Enhancing Smart Grid Information Exchanges: A Three-Phase Method for Evaluating Information and Data Models during their Development Process
Christine van Stiphoudt, Sergio Potenciano Menci, Gilbert Fridgen
TL;DR
The paper addresses the need to evaluate information and data models for smart grids during their development to prevent operational disruptions. It proposes a three-phase design science method that combines explicit (conceptual) and implicit (conformance/interoperability) validation, applicable across development stages for both IM and DM. A consolidated set of 21 quality characteristics is developed by merging literature-based factors with observation-driven categories, including three new characteristics to address practical needs in information exchange.

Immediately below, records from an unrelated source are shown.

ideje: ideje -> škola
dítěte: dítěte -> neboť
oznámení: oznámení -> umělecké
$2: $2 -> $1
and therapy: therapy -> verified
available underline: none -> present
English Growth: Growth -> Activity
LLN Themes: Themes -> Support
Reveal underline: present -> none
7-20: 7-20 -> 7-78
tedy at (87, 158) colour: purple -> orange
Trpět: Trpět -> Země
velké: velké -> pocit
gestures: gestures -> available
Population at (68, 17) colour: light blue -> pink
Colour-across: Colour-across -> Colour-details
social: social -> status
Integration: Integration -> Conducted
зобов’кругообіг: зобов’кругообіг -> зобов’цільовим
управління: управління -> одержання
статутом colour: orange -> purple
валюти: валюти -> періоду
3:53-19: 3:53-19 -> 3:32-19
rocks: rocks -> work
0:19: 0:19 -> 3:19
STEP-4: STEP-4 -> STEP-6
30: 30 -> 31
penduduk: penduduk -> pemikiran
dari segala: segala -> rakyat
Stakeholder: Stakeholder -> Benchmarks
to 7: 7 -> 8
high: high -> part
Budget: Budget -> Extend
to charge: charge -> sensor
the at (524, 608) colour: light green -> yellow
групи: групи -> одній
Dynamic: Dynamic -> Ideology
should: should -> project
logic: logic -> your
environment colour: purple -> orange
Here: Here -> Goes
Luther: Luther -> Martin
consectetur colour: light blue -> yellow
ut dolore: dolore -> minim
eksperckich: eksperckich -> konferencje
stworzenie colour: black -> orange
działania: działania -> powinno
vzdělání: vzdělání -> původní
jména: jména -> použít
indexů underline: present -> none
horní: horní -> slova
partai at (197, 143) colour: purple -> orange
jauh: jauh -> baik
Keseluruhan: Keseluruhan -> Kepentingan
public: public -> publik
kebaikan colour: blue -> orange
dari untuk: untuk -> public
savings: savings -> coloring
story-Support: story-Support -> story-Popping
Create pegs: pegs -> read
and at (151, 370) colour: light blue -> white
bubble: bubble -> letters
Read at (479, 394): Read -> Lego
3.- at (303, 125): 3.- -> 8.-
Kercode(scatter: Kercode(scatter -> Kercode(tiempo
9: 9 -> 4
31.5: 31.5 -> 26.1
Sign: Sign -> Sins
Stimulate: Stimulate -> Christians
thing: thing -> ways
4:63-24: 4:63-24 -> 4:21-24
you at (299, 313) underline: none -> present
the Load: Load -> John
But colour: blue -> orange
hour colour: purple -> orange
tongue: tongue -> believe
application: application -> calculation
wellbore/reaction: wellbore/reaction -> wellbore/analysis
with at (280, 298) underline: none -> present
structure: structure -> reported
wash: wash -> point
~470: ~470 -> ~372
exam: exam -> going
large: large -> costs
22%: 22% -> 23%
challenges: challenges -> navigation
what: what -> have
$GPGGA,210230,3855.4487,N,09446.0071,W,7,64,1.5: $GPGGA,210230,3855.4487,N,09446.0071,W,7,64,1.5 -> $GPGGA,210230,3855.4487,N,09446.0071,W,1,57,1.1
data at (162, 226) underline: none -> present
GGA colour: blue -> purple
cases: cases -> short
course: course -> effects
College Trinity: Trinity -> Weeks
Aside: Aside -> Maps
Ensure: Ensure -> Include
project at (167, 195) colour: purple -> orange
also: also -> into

The artefact is demonstrated on industrial energy-flexibility models (EFDM) from the SynErgie project, with expert feedback indicating practicality and potential adoption, though limitations include qualitative evaluation and the need for broader validation. Overall, the method provides a structured, adaptable framework to improve the reliability and interoperability of smart grid information exchanges during model development.
Abstract
The ongoing process of smart grid digitalisation is increasing the volume of automated information exchange across distributed energy systems. This has driven the development of new information and data models when existing models fail to offer an optimal description of the requisite information due to be exchanged. To prevent potential operational disruption - i.e. in the provision of flexibility - caused by flaws in these newly designed models, it is essential to conduct evaluations during the development process before these models are deployed. Current practices differ across domains. Beyond smart grid applications, information models are evaluated through explicit reviews using quality characteristics. Within smart grid contexts, evaluation focuses on data models and implicit system-level conformance and interoperability testing. However, no existing approach combines these explicit and implicit evaluation methods for both information and data models during their development. This limits early fault detection and increases potential model correction costs. To address this gap, we propose a three-phase evaluation method based on design science research. Our method integrates explicit and implicit approaches, applies them to information and data models and is adaptable to various design stages. We also introduce a set of quality characteristics to support explicit model evaluation. Overall, our contribution enhances the reliability and interoperability of smart grid information exchange.